### Text extract
"""

# Autocruise Starquest



## robwat

My wife and I are new to motorhomes and we are looking at a 2003 Starquest. We were wondering if anyone had experience or info on this model.

Many Thanks


----------



## JohnH

My first Motorhome was an Autocruise Starquest. It is still a yardstick by which we judge others. Tremendous storage (drawer space), bathroom and lounge. The only problems which my wife and I experienced was making the bed into two singles using the cab seats. Without memory foam it was a bit lumpy. Also, the 2 litre engine did struggle when we were fully laden and going up hills. We still managed to tour France a couple of times and went the length and breadth of the UK.
Because of the shape at the front we got quite good economy after the first few thousand miles. We have ended with a similar model in the Starspirit so you could say that we like Autocruise.


----------



## thewaltons

I don't have personal experience, however my parents have a 2003 autocruise starquest and absolutely love it! Plenty of space, large bathroom and they have the model that is long enough not to have to use the driver and passenger seats for the bed.

"""

### Task requirements
[a] Please list the usernames of everyone who posted in the Starquest forum thread.
[b] Answer these from the Starquest forum thread:
(i) What model year is the Starquest that robwat is considering?
(ii) What size engine did JohnH's Starquest have?
(iii) Which Autocruise model does JohnH own now?
These records have no connection to the forum thread.

Data items:
"""

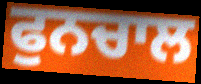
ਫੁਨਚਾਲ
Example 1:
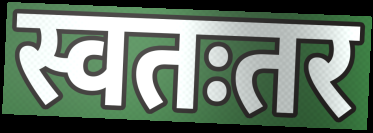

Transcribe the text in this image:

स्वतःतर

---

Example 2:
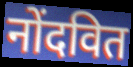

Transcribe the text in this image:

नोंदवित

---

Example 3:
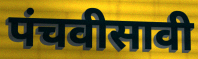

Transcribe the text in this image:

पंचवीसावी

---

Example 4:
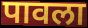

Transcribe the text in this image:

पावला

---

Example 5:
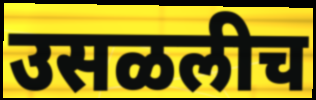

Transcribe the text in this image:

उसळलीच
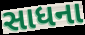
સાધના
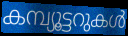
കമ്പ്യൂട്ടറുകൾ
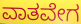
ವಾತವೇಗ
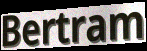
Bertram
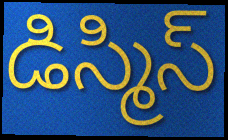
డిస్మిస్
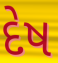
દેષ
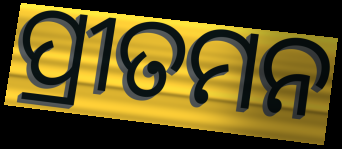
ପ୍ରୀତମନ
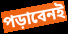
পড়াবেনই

"""
"""

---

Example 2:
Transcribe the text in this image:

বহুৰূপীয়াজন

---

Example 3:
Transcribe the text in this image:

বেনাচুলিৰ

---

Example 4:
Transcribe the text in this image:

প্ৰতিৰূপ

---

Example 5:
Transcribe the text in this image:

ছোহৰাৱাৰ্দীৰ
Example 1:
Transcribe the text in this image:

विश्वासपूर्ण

"""

### Answers for this exercise
[a] robwat, JohnH, thewaltons

[b]
(i) 2003
(ii) 2 litre
(iii) The Starspirit